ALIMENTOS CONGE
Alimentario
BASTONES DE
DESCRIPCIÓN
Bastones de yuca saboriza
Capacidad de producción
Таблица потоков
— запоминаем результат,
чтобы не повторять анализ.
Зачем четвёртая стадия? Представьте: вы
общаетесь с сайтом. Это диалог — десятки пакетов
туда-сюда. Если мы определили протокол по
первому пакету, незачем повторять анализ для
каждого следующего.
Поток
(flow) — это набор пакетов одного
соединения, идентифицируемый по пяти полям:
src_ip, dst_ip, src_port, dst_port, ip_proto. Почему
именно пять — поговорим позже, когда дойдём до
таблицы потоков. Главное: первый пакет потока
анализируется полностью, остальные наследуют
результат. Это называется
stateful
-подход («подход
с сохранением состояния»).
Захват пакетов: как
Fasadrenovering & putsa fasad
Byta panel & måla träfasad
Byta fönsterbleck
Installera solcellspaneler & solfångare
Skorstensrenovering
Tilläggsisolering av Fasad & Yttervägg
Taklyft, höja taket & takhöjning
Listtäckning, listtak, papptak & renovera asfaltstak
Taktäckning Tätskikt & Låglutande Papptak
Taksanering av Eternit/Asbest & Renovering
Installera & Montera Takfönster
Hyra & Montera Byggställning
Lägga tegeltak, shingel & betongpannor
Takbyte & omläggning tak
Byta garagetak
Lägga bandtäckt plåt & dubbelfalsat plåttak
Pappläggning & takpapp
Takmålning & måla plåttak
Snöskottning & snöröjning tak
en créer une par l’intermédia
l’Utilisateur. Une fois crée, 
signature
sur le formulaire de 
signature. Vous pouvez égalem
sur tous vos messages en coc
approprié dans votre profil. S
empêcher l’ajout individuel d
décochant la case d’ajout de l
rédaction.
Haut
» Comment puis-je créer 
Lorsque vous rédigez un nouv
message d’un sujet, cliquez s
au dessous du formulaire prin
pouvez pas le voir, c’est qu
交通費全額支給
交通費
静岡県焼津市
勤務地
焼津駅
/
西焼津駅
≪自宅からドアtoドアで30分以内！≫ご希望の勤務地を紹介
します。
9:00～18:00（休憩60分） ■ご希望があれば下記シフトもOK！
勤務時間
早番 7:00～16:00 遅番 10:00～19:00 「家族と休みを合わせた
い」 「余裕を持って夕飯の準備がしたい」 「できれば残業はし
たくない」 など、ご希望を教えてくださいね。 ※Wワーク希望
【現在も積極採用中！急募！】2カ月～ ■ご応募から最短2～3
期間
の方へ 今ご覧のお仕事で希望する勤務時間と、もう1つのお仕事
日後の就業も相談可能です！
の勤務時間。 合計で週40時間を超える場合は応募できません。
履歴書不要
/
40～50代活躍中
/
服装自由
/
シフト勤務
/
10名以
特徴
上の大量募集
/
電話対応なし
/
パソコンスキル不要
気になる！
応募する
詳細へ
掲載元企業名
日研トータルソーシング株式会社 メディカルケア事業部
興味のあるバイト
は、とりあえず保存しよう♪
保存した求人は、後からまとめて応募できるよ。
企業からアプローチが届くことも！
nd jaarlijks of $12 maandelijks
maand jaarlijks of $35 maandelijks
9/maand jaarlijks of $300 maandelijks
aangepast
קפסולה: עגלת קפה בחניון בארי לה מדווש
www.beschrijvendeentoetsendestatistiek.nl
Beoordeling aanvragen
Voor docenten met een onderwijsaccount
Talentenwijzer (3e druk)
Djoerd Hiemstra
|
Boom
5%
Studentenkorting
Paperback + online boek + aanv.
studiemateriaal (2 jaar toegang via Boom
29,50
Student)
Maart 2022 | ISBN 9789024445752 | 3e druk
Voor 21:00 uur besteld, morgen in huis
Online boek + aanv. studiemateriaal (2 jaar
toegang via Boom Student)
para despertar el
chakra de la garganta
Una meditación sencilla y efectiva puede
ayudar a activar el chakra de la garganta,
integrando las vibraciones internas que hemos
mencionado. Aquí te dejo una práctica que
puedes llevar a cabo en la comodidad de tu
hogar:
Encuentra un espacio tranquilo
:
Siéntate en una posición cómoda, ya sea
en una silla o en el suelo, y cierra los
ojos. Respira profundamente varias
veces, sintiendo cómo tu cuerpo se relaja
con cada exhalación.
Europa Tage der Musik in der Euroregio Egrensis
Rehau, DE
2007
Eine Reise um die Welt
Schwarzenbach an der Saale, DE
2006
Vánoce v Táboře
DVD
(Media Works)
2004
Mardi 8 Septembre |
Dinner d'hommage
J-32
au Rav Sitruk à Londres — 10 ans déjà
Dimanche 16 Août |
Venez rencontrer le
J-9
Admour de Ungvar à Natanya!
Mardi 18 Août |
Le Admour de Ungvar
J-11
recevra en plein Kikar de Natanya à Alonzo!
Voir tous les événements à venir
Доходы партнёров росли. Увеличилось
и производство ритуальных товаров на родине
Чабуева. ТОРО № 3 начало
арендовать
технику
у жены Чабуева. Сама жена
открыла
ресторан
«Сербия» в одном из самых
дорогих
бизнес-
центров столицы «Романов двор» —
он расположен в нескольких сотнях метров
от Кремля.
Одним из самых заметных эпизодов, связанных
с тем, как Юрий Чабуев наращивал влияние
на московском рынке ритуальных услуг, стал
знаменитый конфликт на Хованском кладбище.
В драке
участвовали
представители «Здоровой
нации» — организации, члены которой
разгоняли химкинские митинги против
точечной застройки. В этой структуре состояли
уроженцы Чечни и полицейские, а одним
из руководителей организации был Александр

################

과제 내용
위 목록의 모든 줄을 한 글자도 바꾸지 말고 그대로 옮겨 쓰세요.

출력
ALIMENTOS CONGE
Alimentario
BASTONES DE
DESCRIPCIÓN
Bastones de yuca saboriza
Capacidad de producción
Таблица потоков
— запоминаем результат,
чтобы не повторять анализ.
Зачем четвёртая стадия? Представьте: вы
общаетесь с сайтом. Это диалог — десятки пакетов
туда-сюда. Если мы определили протокол по
первому пакету, незачем повторять анализ для
каждого следующего.
Поток
(flow) — это набор пакетов одного
соединения, идентифицируемый по пяти полям:
src_ip, dst_ip, src_port, dst_port, ip_proto. Почему
именно пять — поговорим позже, когда дойдём до
таблицы потоков. Главное: первый пакет потока
анализируется полностью, остальные наследуют
результат. Это называется
stateful
-подход («подход
с сохранением состояния»).
Захват пакетов: как
Fasadrenovering & putsa fasad
Byta panel & måla träfasad
Byta fönsterbleck
Installera solcellspaneler & solfångare
Skorstensrenovering
Tilläggsisolering av Fasad & Yttervägg
Taklyft, höja taket & takhöjning
Listtäckning, listtak, papptak & renovera asfaltstak
Taktäckning Tätskikt & Låglutande Papptak
Taksanering av Eternit/Asbest & Renovering
Installera & Montera Takfönster
Hyra & Montera Byggställning
Lägga tegeltak, shingel & betongpannor
Takbyte & omläggning tak
Byta garagetak
Lägga bandtäckt plåt & dubbelfalsat plåttak
Pappläggning & takpapp
Takmålning & måla plåttak
Snöskottning & snöröjning tak
en créer une par l’intermédia
l’Utilisateur. Une fois crée, 
signature
sur le formulaire de 
signature. Vous pouvez égalem
sur tous vos messages en coc
approprié dans votre profil. S
empêcher l’ajout individuel d
décochant la case d’ajout de l
rédaction.
Haut
» Comment puis-je créer 
Lorsque vous rédigez un nouv
message d’un sujet, cliquez s
au dessous du formulaire prin
pouvez pas le voir, c’est qu
交通費全額支給
交通費
静岡県焼津市
勤務地
焼津駅
/
西焼津駅
≪自宅からドアtoドアで30分以内！≫ご希望の勤務地を紹介
します。
9:00～18:00（休憩60分） ■ご希望があれば下記シフトもOK！
勤務時間
早番 7:00～16:00 遅番 10:00～19:00 「家族と休みを合わせた
い」 「余裕を持って夕飯の準備がしたい」 「できれば残業はし
たくない」 など、ご希望を教えてくださいね。 ※Wワーク希望
【現在も積極採用中！急募！】2カ月～ ■ご応募から最短2～3
期間
の方へ 今ご覧のお仕事で希望する勤務時間と、もう1つのお仕事
日後の就業も相談可能です！
の勤務時間。 合計で週40時間を超える場合は応募できません。
履歴書不要
/
40～50代活躍中
/
服装自由
/
シフト勤務
/
10名以
特徴
上の大量募集
/
電話対応なし
/
パソコンスキル不要
気になる！
応募する
詳細へ
掲載元企業名
日研トータルソーシング株式会社 メディカルケア事業部
興味のあるバイト
は、とりあえず保存しよう♪
保存した求人は、後からまとめて応募できるよ。
企業からアプローチが届くことも！
nd jaarlijks of $12 maandelijks
maand jaarlijks of $35 maandelijks
9/maand jaarlijks of $300 maandelijks
aangepast
קפסולה: עגלת קפה בחניון בארי לה מדווש
www.beschrijvendeentoetsendestatistiek.nl
Beoordeling aanvragen
Voor docenten met een onderwijsaccount
Talentenwijzer (3e druk)
Djoerd Hiemstra
|
Boom
5%
Studentenkorting
Paperback + online boek + aanv.
studiemateriaal (2 jaar toegang via Boom
29,50
Student)
Maart 2022 | ISBN 9789024445752 | 3e druk
Voor 21:00 uur besteld, morgen in huis
Online boek + aanv. studiemateriaal (2 jaar
toegang via Boom Student)
para despertar el
chakra de la garganta
Una meditación sencilla y efectiva puede
ayudar a activar el chakra de la garganta,
integrando las vibraciones internas que hemos
mencionado. Aquí te dejo una práctica que
puedes llevar a cabo en la comodidad de tu
hogar:
Encuentra un espacio tranquilo
:
Siéntate en una posición cómoda, ya sea
en una silla o en el suelo, y cierra los
ojos. Respira profundamente varias
veces, sintiendo cómo tu cuerpo se relaja
con cada exhalación.
Europa Tage der Musik in der Euroregio Egrensis
Rehau, DE
2007
Eine Reise um die Welt
Schwarzenbach an der Saale, DE
2006
Vánoce v Táboře
DVD
(Media Works)
2004
Mardi 8 Septembre |
Dinner d'hommage
J-32
au Rav Sitruk à Londres — 10 ans déjà
Dimanche 16 Août |
Venez rencontrer le
J-9
Admour de Ungvar à Natanya!
Mardi 18 Août |
Le Admour de Ungvar
J-11
recevra en plein Kikar de Natanya à Alonzo!
Voir tous les événements à venir
Доходы партнёров росли. Увеличилось
и производство ритуальных товаров на родине
Чабуева. ТОРО № 3 начало
арендовать
технику
у жены Чабуева. Сама жена
открыла
ресторан
«Сербия» в одном из самых
дорогих
бизнес-
центров столицы «Романов двор» —
он расположен в нескольких сотнях метров
от Кремля.
Одним из самых заметных эпизодов, связанных
с тем, как Юрий Чабуев наращивал влияние
на московском рынке ритуальных услуг, стал
знаменитый конфликт на Хованском кладбище.
В драке
участвовали
представители «Здоровой
нации» — организации, члены которой
разгоняли химкинские митинги против
точечной застройки. В этой структуре состояли
уроженцы Чечни и полицейские, а одним
из руководителей организации был Александр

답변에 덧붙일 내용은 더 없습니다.